*** Passage to read Section Begins ***

Ben Beuchler (insyte) wrote :

Any progress on a patch? I'm running into the same problem. If not, would you mind providing a bit more info describing the necessary steps to get the 2.6.24 kernel installed on a Gutsy server?

Thanks...

the.jxc (jonathan-spiderfan) wrote :

Second part is easy. Fix yaird as above, download the .deb files, and "dpkg install" them both. I had no hassles with that.

J. Bruce Fields suggested the following two patches, but I didn't use those.

http://git.linux-nfs.org/?p=trondmy/nfs-2.6.git;a=commitdiff;h=255129d1e9ca0ed3d69d5517fae3e03d7ab4b806
 http://git.linux-nfs.org/?p=trondmy/nfs-2.6.git;a=commitdiff;h=a6d85430424d44e946e0946bfaad607115510989

...I just downloaded the ubuntu source for the kernel I had, and manually patched the lockd driver.

Russel Winder (russel) wrote :

I am running fully up to date Gutsy server and am getting what I think is the same problem as is reported here. After an indeterminate amount of time and/or activity, the [lockd] process on the server goes from S state to D state and all queries from clients result in messages such as:

Feb 28 07:59:36 balin kernel: [73693.569139] lockd: server dimen not responding, still trying

and hang forever.

I tried stopping and then starting nfs-common and nfs-kernel-server but the [lockd] process remains and in state D. Killing it explicitly has no apparent effect. A new [lockd] process appears in the process table after the restart of nfs-kernel-server but it appears not to be used.

The only remedy appears to be to reboot the server and then it seems all the clients.

It seems that the solution to the problem may now be known, so I guess the question is when will an update to the Gutsy kernel be issued? I guess it goes without saying that it would be good if the kernel issued with Hardy does not have this problem?

*** Passage to read Section Ends ***
*** Stored data Section Begins ***

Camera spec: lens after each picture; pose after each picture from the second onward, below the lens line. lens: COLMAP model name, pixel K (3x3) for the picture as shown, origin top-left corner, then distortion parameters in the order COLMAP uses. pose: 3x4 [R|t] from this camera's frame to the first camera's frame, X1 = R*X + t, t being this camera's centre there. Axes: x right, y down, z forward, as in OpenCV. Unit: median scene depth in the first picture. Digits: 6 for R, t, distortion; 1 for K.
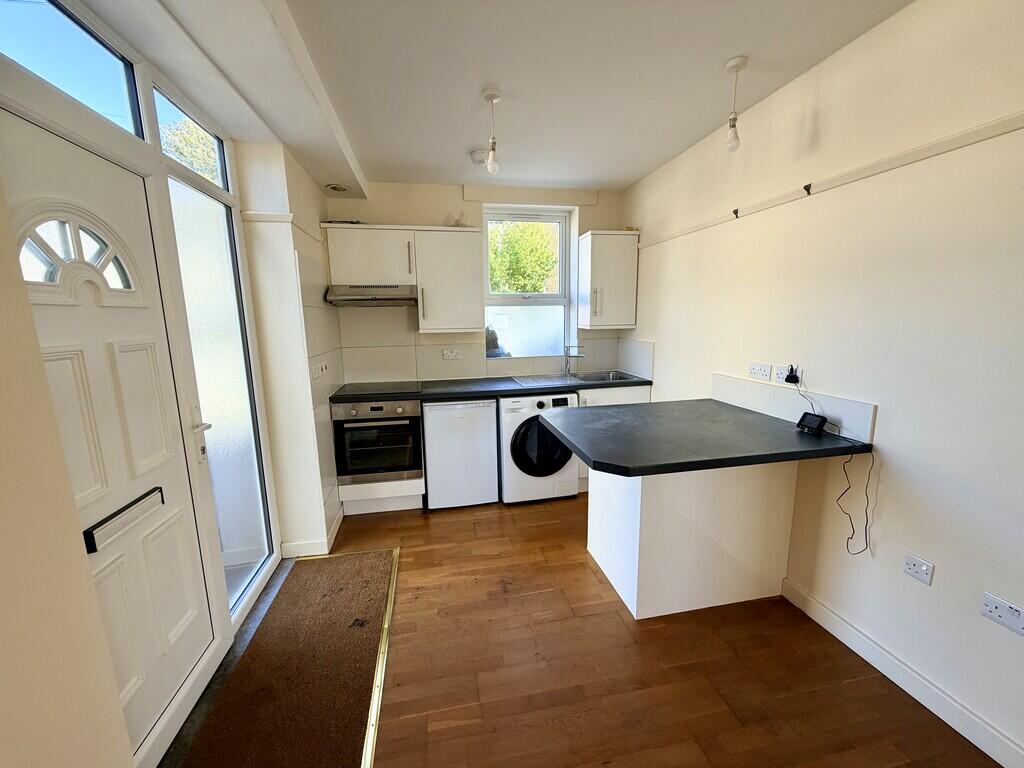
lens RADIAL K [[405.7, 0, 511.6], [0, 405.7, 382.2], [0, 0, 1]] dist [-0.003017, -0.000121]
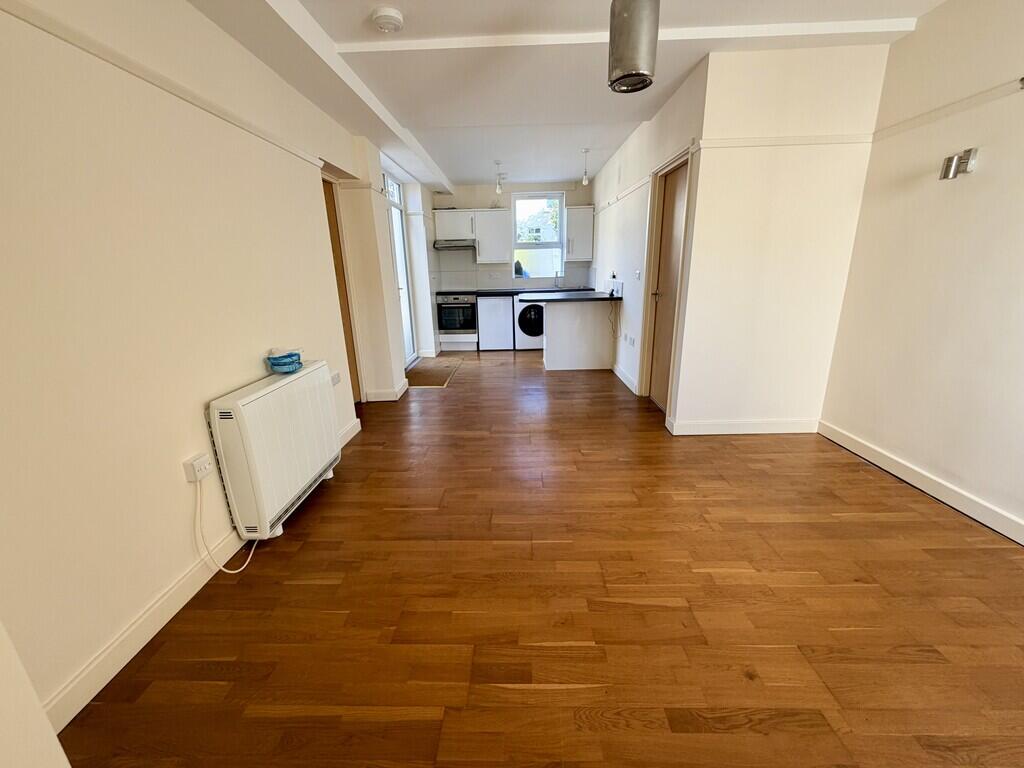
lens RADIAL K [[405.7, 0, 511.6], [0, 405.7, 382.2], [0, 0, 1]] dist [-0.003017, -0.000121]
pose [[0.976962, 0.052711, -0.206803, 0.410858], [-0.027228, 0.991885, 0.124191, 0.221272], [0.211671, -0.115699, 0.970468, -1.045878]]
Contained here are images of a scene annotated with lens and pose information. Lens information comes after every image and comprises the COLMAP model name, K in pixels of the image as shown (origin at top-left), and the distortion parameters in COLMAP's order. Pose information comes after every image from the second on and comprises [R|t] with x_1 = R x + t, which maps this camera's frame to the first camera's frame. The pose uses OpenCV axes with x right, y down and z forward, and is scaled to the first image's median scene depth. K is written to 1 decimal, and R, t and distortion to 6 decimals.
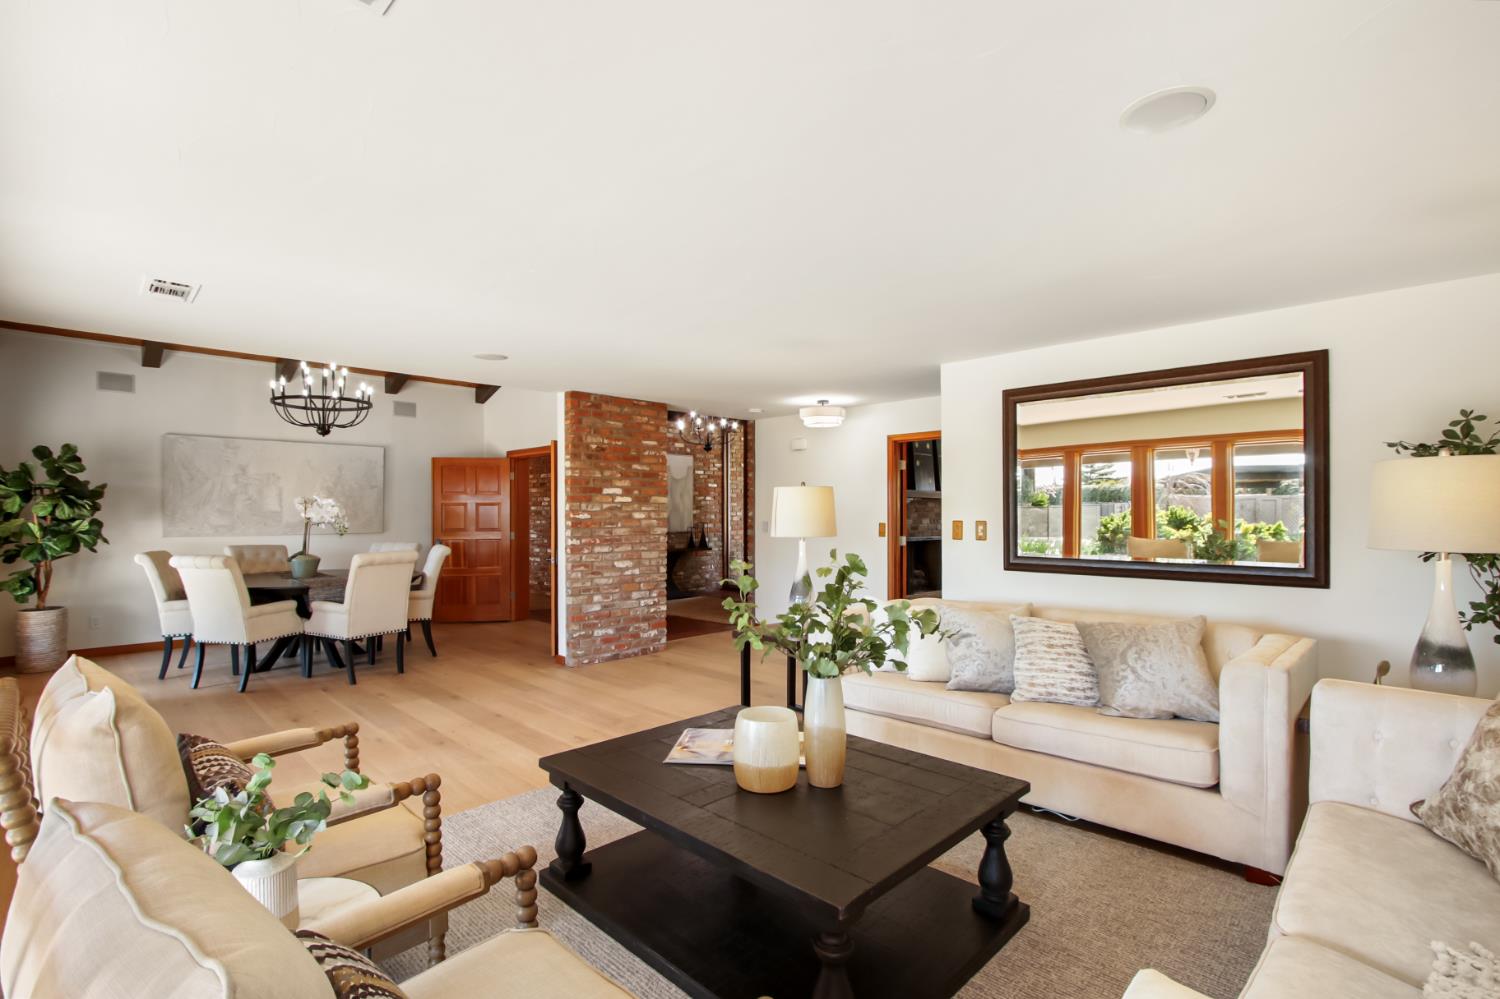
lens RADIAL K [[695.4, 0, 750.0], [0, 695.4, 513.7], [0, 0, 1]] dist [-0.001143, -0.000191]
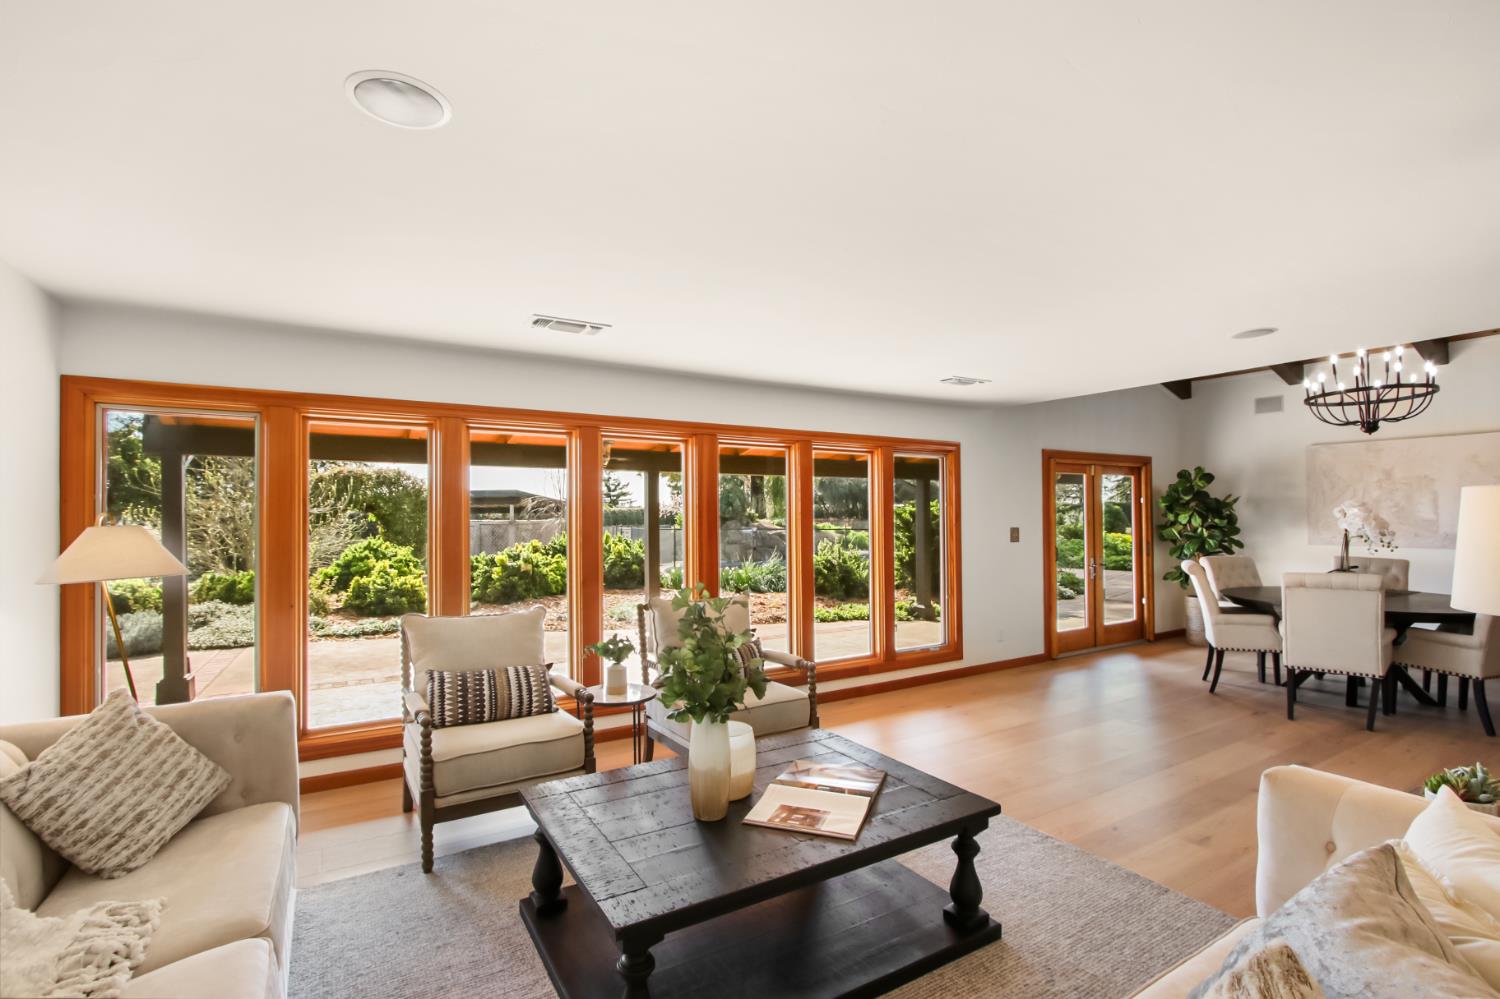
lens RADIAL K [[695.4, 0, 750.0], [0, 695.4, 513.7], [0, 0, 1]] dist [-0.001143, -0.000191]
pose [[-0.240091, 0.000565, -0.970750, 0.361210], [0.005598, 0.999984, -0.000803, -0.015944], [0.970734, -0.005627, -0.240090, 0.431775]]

*** Stored data Section Ends ***
*** Stored data Section Begins ***

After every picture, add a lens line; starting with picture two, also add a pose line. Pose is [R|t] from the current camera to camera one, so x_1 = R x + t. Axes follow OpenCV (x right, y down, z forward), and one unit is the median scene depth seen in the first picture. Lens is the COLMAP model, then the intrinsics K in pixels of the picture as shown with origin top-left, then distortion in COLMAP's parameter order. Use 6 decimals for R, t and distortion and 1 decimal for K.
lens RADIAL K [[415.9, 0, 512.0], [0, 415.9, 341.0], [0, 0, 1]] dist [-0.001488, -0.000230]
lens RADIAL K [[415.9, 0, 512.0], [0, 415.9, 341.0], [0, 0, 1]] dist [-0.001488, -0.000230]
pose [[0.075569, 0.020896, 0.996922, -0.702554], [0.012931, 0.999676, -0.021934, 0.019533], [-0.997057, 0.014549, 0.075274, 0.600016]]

*** Stored data Section Ends ***

■ Your goal ■
Return the forum thread about the hanging lockd process on a Gutsy server in full, word for word.

■ Result of this task ■
Ben Beuchler (insyte) wrote :

Any progress on a patch? I'm running into the same problem. If not, would you mind providing a bit more info describing the necessary steps to get the 2.6.24 kernel installed on a Gutsy server?

Thanks...

the.jxc (jonathan-spiderfan) wrote :

Second part is easy. Fix yaird as above, download the .deb files, and "dpkg install" them both. I had no hassles with that.

J. Bruce Fields suggested the following two patches, but I didn't use those.

http://git.linux-nfs.org/?p=trondmy/nfs-2.6.git;a=commitdiff;h=255129d1e9ca0ed3d69d5517fae3e03d7ab4b806
 http://git.linux-nfs.org/?p=trondmy/nfs-2.6.git;a=commitdiff;h=a6d85430424d44e946e0946bfaad607115510989

...I just downloaded the ubuntu source for the kernel I had, and manually patched the lockd driver.

Russel Winder (russel) wrote :

I am running fully up to date Gutsy server and am getting what I think is the same problem as is reported here. After an indeterminate amount of time and/or activity, the [lockd] process on the server goes from S state to D state and all queries from clients result in messages such as:

Feb 28 07:59:36 balin kernel: [73693.569139] lockd: server dimen not responding, still trying

and hang forever.

I tried stopping and then starting nfs-common and nfs-kernel-server but the [lockd] process remains and in state D. Killing it explicitly has no apparent effect. A new [lockd] process appears in the process table after the restart of nfs-kernel-server but it appears not to be used.

The only remedy appears to be to reboot the server and then it seems all the clients.

It seems that the solution to the problem may now be known, so I guess the question is when will an update to the Gutsy kernel be issued? I guess it goes without saying that it would be good if the kernel issued with Hardy does not have this problem?